ISIS, al-Qaeda and other radical terrorist groups will target the oil exports of moderate Sunni governments as well as Shia sources of oil in Iraq. This means we are very likely going to see WTI crude (the U.S. benchmark) above $120 a barrel and Brent crude (the global benchmark) over $150 barrel.

We could also see sudden surges as high as $200 a barrel as the result of one-time terrorist attacks.

You can already throw out current analyst expectations for most productive oil & exploration stocks.

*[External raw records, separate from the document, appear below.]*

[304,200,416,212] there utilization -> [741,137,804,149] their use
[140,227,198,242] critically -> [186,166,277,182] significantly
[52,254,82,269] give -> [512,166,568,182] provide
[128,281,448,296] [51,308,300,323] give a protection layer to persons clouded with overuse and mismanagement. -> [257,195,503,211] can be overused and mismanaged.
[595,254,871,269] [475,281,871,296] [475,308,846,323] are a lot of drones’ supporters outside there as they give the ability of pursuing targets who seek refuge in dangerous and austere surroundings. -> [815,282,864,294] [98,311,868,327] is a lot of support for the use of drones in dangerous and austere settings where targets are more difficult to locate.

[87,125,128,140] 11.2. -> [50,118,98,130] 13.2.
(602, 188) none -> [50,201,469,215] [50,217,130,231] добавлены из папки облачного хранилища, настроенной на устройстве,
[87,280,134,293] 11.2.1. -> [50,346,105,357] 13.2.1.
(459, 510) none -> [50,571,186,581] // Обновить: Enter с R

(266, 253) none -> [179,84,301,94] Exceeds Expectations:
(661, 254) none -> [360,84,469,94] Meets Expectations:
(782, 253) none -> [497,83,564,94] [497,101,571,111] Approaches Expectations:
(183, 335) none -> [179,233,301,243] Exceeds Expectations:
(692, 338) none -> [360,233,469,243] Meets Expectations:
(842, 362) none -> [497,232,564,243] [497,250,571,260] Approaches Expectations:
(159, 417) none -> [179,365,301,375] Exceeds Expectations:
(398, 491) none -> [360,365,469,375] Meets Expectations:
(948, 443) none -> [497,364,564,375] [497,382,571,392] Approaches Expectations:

The vast majority of Wall Street is still betting that the price rise in oil over $90 a barrel is temporary.

If I'm right about the steady rise of WTI and Brent crude to $120 and $150, respectively, over the next few months ... virtually every Wall Street analyst's earnings estimates for oil producers are going to be beaten ... perhaps quite handily.

The chaos in the Middle East and Africa is going to eventually force our lawmakers in Washington to change U.S. laws that currently prevent U.S. oil and natural gas companies from exporting their production. Given the urgency of the threat to Iraq's oil supplies, if Congress doesn't act before the end of this year, President Obama will likely continue to attack the problem by a series of administrative edicts and executive orders — justifying his decision to act as a matter of national security.